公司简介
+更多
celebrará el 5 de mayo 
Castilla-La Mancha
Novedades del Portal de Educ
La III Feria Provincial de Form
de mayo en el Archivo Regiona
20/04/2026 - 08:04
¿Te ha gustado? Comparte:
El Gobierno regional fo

- [Brief]: Once you have read the entries, write them out again without altering a single character.

- [Solution for this problem]:
公司简介
+更多
celebrará el 5 de mayo 
Castilla-La Mancha
Novedades del Portal de Educ
La III Feria Provincial de Form
de mayo en el Archivo Regiona
20/04/2026 - 08:04
¿Te ha gustado? Comparte:
El Gobierno regional fo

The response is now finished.